[Task]
Once the line holding "(e.g., ketoconazole) can" is found in the entries below, restate it and each line after it word for word, with no pictures.

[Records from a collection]
=== Section Start ===

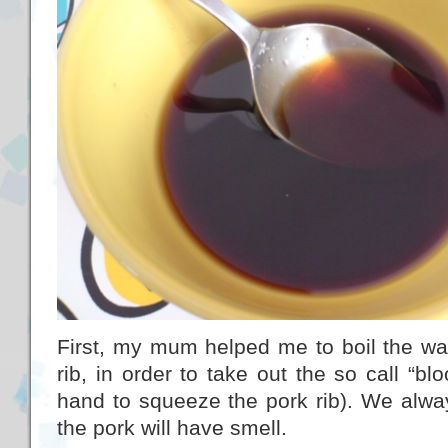
First, my mum helped me to boil the wat
rib, in order to take out the so call “b
hand to squeeze the pork rib). We alway
the pork will have smell.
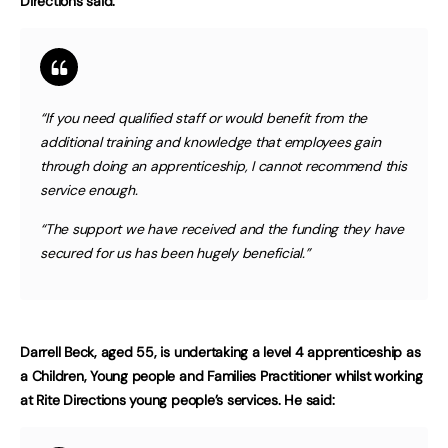
Directions said:
“If you need qualified staff or would benefit from the
additional training and knowledge that employees gain
through doing an apprenticeship, I cannot recommend this
service enough.
“The support we have received and the funding they have
secured for us has been hugely beneficial.”
Darrell Beck, aged 55, is undertaking a level 4 apprenticeship as
a Children, Young people and Families Practitioner whilst working
at Rite Directions young people’s services. He said:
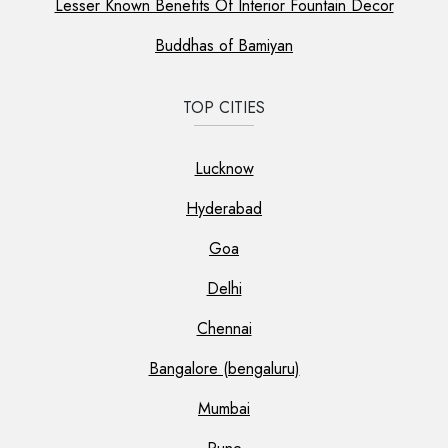
Lesser Known Benefits Of Interior Fountain Decor
Buddhas of Bamiyan
TOP CITIES
Lucknow
Hyderabad
Goa
Delhi
Chennai
Bangalore (bengaluru)
Mumbai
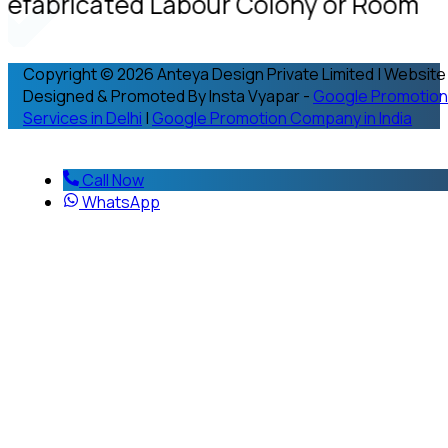
refabricated Labour Colony or Room
Copyright © 2026 Anteya Design Private Limited | Website
Designed & Promoted By Insta Vyapar -
Google Promotion
Services in Delhi
|
Google Promotion Company in India
Call Now
WhatsApp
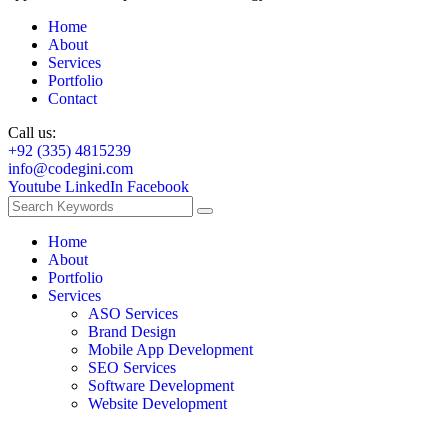
Home
About
Services
Portfolio
Contact
Call us:
+92 (335) 4815239
info@codegini.com
Youtube
LinkedIn
Facebook
Home
About
Portfolio
Services
ASO Services
Brand Design
Mobile App Development
SEO Services
Software Development
Website Development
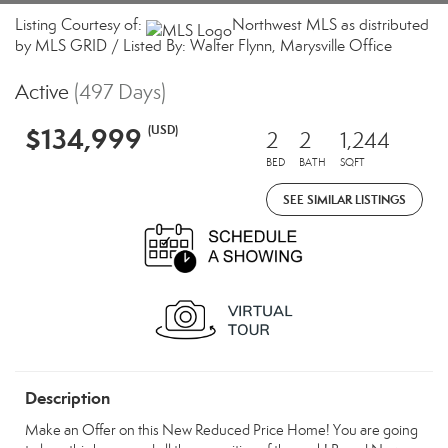
Listing Courtesy of:
Northwest MLS as distributed
by MLS GRID / Listed By: Walter Flynn, Marysville Office
Active
(497 Days)
$134,999
(USD)
2
2
1,244
BED
BATH
SQFT
SEE SIMILAR LISTINGS
Description
Make an Offer on this New Reduced Price Home! You are going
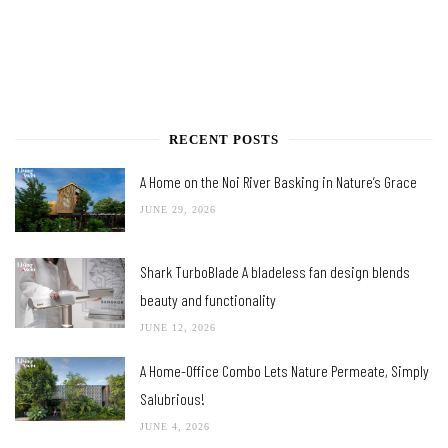
RECENT POSTS
A Home on the Noi River Basking in Nature’s Grace
JUNE 29, 2026
Shark TurboBlade A bladeless fan design blends
beauty and functionality
JUNE 12, 2026
A Home-Office Combo Lets Nature Permeate, Simply
Salubrious!
JUNE 4, 2026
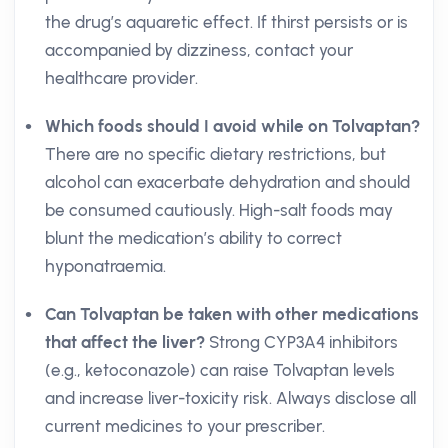
the drug’s aquaretic effect. If thirst persists or is
accompanied by dizziness, contact your
healthcare provider.
Which foods should I avoid while on Tolvaptan?
There are no specific dietary restrictions, but
alcohol can exacerbate dehydration and should
be consumed cautiously. High-salt foods may
blunt the medication’s ability to correct
hyponatraemia.
Can Tolvaptan be taken with other medications
that affect the liver?
Strong CYP3A4 inhibitors
(e.g., ketoconazole) can raise Tolvaptan levels
and increase liver-toxicity risk. Always disclose all
current medicines to your prescriber.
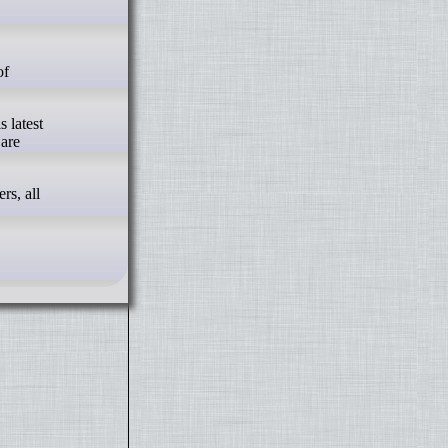
s latest
 are
rs, all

=== Section End ===

[Result of this exercise]
(e.g., ketoconazole) can raise Tolvaptan levels
and increase liver-toxicity risk. Always disclose all
current medicines to your prescriber.
s latest
 are
rs, all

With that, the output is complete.